PROBLEM STATEMENT: From the data below, return only the lines from the one with "трави на балан" through the one with "港，並直接負責15,000多個工作崗位，這是間接擴大", exact and inclusive, with pictures left out.

DATA PROVIDED:
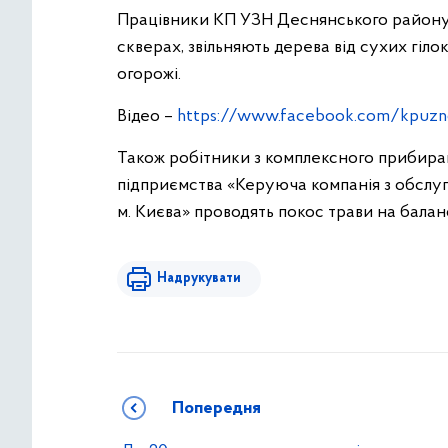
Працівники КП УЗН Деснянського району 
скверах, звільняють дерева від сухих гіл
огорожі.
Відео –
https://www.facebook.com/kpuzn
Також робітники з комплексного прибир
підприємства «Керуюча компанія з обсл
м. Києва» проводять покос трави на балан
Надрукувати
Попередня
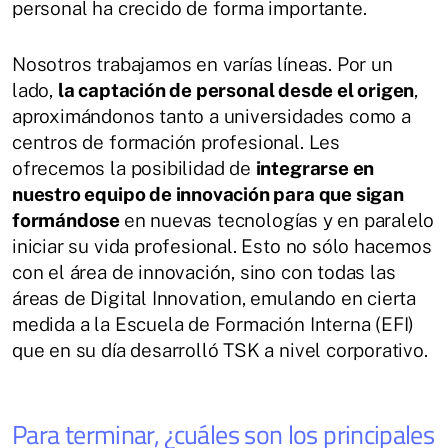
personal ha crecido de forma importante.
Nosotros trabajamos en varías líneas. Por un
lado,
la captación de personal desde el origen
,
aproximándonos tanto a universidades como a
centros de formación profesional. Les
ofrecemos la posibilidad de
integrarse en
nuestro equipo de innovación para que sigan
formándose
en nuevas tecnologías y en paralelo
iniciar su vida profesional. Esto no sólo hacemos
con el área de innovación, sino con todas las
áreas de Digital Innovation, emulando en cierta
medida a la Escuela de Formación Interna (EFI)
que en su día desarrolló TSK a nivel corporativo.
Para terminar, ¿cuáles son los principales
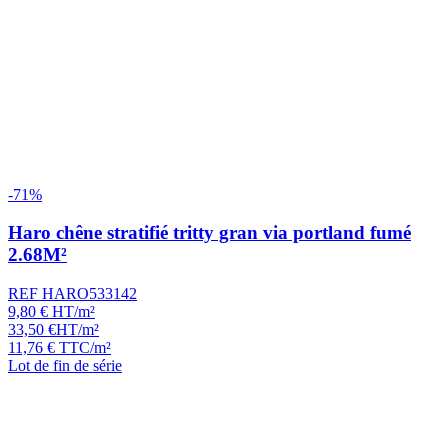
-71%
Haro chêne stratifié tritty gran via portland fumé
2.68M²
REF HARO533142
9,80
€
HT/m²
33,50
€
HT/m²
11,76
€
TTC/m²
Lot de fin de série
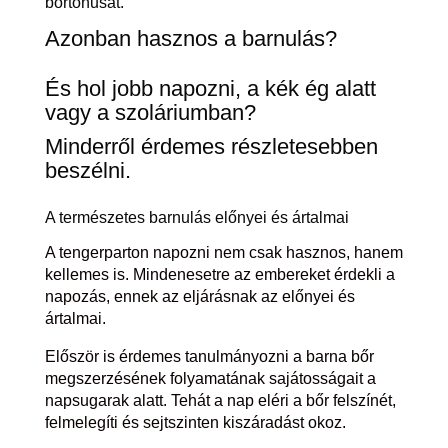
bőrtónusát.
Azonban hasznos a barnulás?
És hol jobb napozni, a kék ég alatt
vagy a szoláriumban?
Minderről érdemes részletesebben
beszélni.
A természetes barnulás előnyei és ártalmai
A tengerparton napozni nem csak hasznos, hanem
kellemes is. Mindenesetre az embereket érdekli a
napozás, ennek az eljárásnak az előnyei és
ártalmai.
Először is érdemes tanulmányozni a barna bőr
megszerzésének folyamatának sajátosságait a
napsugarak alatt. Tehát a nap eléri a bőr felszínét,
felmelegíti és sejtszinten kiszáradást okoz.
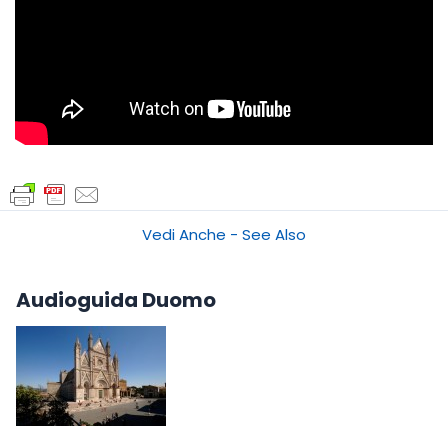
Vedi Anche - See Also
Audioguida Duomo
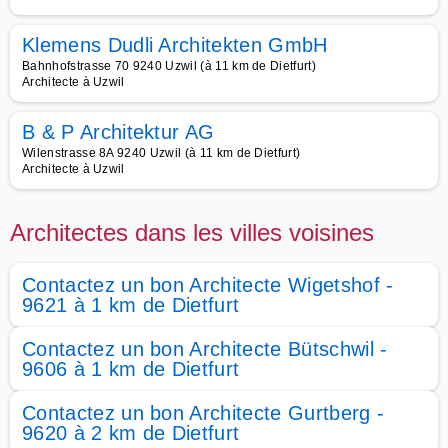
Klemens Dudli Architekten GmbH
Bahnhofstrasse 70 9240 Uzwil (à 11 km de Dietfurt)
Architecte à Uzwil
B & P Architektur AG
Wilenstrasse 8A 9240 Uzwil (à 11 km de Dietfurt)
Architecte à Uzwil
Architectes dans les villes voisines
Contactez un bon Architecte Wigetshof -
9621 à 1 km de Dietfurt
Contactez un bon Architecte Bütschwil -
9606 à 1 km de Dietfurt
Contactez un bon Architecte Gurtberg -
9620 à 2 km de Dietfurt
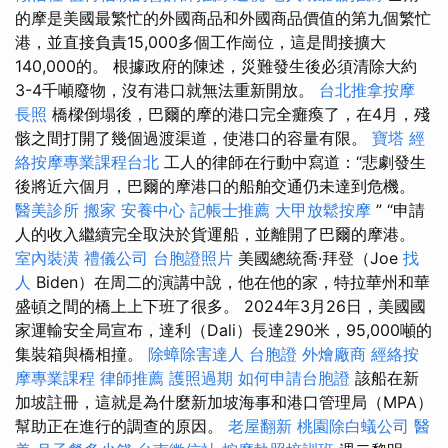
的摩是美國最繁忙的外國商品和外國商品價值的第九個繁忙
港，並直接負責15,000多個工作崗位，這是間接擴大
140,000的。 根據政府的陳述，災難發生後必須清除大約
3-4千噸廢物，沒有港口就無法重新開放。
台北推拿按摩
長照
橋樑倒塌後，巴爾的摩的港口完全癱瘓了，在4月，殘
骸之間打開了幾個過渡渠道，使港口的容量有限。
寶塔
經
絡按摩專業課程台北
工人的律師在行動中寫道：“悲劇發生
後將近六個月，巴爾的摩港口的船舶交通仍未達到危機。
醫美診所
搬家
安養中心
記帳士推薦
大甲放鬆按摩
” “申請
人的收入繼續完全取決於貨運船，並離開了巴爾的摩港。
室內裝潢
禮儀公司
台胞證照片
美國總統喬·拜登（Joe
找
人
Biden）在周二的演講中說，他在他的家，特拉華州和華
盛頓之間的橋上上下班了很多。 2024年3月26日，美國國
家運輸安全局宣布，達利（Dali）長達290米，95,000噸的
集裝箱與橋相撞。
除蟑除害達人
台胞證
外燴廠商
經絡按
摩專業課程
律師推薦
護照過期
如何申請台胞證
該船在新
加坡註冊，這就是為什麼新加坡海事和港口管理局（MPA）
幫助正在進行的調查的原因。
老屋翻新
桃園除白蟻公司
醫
--
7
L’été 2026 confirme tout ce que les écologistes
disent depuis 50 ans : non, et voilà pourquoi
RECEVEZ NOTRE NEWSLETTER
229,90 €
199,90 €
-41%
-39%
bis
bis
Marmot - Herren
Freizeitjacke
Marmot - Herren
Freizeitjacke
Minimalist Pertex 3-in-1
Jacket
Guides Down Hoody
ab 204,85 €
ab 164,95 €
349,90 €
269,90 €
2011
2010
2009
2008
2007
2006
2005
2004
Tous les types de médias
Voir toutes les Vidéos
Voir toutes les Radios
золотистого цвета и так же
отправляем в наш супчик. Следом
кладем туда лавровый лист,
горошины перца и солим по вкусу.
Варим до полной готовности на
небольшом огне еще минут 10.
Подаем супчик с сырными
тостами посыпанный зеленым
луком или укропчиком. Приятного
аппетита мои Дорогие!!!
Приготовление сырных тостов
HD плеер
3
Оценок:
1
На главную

SOLUTION TO THIS EXERCISE:
м. Києва» проводять покос трави на балан
Надрукувати
Попередня
personal ha crecido de forma importante.
Nosotros trabajamos en varías líneas. Por un
lado,
la captación de personal desde el origen
,
aproximándonos tanto a universidades como a
centros de formación profesional. Les
ofrecemos la posibilidad de
integrarse en
nuestro equipo de innovación para que sigan
formándose
en nuevas tecnologías y en paralelo
iniciar su vida profesional. Esto no sólo hacemos
con el área de innovación, sino con todas las
áreas de Digital Innovation, emulando en cierta
medida a la Escuela de Formación Interna (EFI)
que en su día desarrolló TSK a nivel corporativo.
Para terminar, ¿cuáles son los principales
-71%
Haro chêne stratifié tritty gran via portland fumé
2.68M²
REF HARO533142
9,80
€
HT/m²
33,50
€
HT/m²
11,76
€
TTC/m²
Lot de fin de série
bőrtónusát.
Azonban hasznos a barnulás?
És hol jobb napozni, a kék ég alatt
vagy a szoláriumban?
Minderről érdemes részletesebben
beszélni.
A természetes barnulás előnyei és ártalmai
A tengerparton napozni nem csak hasznos, hanem
kellemes is. Mindenesetre az embereket érdekli a
napozás, ennek az eljárásnak az előnyei és
ártalmai.
Először is érdemes tanulmányozni a barna bőr
megszerzésének folyamatának sajátosságait a
napsugarak alatt. Tehát a nap eléri a bőr felszínét,
felmelegíti és sejtszinten kiszáradást okoz.
Vedi Anche - See Also
Audioguida Duomo
Klemens Dudli Architekten GmbH
Bahnhofstrasse 70 9240 Uzwil (à 11 km de Dietfurt)
Architecte à Uzwil
B & P Architektur AG
Wilenstrasse 8A 9240 Uzwil (à 11 km de Dietfurt)
Architecte à Uzwil
Architectes dans les villes voisines
Contactez un bon Architecte Wigetshof -
9621 à 1 km de Dietfurt
Contactez un bon Architecte Bütschwil -
9606 à 1 km de Dietfurt
Contactez un bon Architecte Gurtberg -
9620 à 2 km de Dietfurt
的摩是美國最繁忙的外國商品和外國商品價值的第九個繁忙
港，並直接負責15,000多個工作崗位，這是間接擴大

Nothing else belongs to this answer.